Houve uma altura em que começámos a conseguir clientes cujos projetos implicavam o uso do inglês. Decidi que queria aprender a língua. Esforcei-me muito e um dia telefonaram-me a dizer que tinha ganho uma bolsa de estudo. Para assistir ao curso, tinha de ir com um representante dos meus pais que, devido a tantas responsabilidades, não me podiam acompanhar. Uma pessoa no escritório ofereceu-se para os representar. Na sua secretária vi pagelas de São Josemaria e, por curiosidade, peguei numa. Guardei-a no meu livro de inglês e levava-a sempre para as minhas aulas.
Enquanto estudava na escola, inscrevi-me num curso de criminologia, em que descobri uma disciplina de direito que me deixou encantada. Foi então que decidi ser advogada. Nessa altura, um sacerdote passava pelas nossas salas de aula, sempre alegre. Um dia, falou-nos do sacramento da confirmação e convidou-nos a inscrevermo-nos. Também nos convidou a participar numa recoleção. Eu nunca tinha estado num oratório. A experiência foi indescritível: estar diante de Alguém que nos escuta e espera as nossas palavras. Foi algo que marcou o início de uma mudança em mim, começou a trazer à tona coisas que me tinham acontecido.
Pouco a pouco, comecei a refletir sobre muitos desses factos, incluindo os rancores que tinha acumulado na minha infância e as carências que tinha vivido. Um sacerdote recomendou-me um pequeno livro de São Josemaria que me marcou profundamente; cada frase ficava-me na memória. Fiz a ligação com a pagela de São Josemaria que tinha levado uns anos antes. No entanto, quando esse sacerdote saiu para outro sítio, deixei de ir ao oratório. A minha vida mudou e já não era a mesma.
Um dia, enquanto os meus pais estavam em viagem, o meu irmão telefonou-me insistentemente a pedir o meu carro. Fiquei muito aborrecida, mas deixei-lho levar. Nessa noite, fiquei a ver séries televisivas até adormecer. Quando acordei, vi várias chamadas não atendidas do meu irmão e mensagens a pedir ajuda. Telefonei-lhe insistentemente, mas não respondia. Comecei a procurá-lo em centros de polícia e publiquei a sua foto no meu telemóvel. Por fim, disseram-me que devia ir à morgue. Aí confirmaram-me que o tinham encontrado sem vida...

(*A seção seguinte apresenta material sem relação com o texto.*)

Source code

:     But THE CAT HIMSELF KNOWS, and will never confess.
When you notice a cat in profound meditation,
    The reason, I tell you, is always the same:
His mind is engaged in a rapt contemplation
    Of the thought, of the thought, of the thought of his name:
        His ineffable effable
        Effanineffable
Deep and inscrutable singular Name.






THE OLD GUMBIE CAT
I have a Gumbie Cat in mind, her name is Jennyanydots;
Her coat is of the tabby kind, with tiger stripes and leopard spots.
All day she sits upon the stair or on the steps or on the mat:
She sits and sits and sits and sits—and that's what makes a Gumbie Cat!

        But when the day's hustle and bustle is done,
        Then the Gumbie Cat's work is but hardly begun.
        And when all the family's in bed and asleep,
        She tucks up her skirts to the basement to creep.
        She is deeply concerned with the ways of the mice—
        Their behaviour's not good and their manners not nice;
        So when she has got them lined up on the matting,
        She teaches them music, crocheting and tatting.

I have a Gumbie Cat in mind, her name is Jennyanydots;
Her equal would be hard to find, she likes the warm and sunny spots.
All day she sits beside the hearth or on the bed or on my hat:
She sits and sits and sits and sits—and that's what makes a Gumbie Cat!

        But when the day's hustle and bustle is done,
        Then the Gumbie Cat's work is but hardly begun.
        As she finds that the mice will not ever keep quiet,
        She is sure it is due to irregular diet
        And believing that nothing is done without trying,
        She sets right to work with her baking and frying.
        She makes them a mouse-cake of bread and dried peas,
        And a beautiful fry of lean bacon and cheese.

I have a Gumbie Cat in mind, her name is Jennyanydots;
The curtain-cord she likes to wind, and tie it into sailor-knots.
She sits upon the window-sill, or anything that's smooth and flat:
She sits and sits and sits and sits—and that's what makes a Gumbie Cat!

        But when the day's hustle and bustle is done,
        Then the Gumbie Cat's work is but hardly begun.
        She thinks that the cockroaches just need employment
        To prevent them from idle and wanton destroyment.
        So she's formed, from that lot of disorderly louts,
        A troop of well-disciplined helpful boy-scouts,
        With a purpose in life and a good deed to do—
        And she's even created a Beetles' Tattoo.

Foi um dos momentos mais difíceis da minha vida; queria morrer. Não sabia que fazer. Telefonei ao sacerdote, que me atendeu imediatamente e me acalmou com as suas palavras e orações, porque sabia que eu estava muito nervosa. Nunca me deixou sozinha nesses dias. No entanto, depois do funeral, decidi isolar-me completamente durante um ano.
Passado algum tempo, uma professora sugeriu-me que me dirigisse a um centro do Opus Dei. Embora ao princípio não o quisesse fazer, passado algum tempo decidi ir. Ela falou-me de um jardim com flores bonitas, explicando-me que Deus, ao vê-las tão bonitas, às vezes as apanha. Isto ajudou-me a compreender o que se tinha passado com o meu irmão e motivou-me a participar nas atividades espirituais que ela me propunha.
Decidi retomar a minha vida: voltei à universidade, terminei o curso e licenciei-me em Direito. Especializei-me em Direito Penal e tornei-me também sócia da empresa do meu pai. Atualmente, financio atividades desportivas, especialmente basebol, um desporto que tanto eu como o meu irmão mais velho adorávamos e que agora o meu sobrinho, filho dele, também pratica com paixão.
É espantoso que tenham de nos acontecer coisas más para nos aproximarmos de Deus. Com o tempo, apercebi-me de que tudo o que vivi tinha um objetivo. Já não uso o meu passado como motivo de rancor, mas como uma forma de ajudar os outros. A minha vida mudou completamente e tenho a certeza de que Deus nunca me deixou sozinha.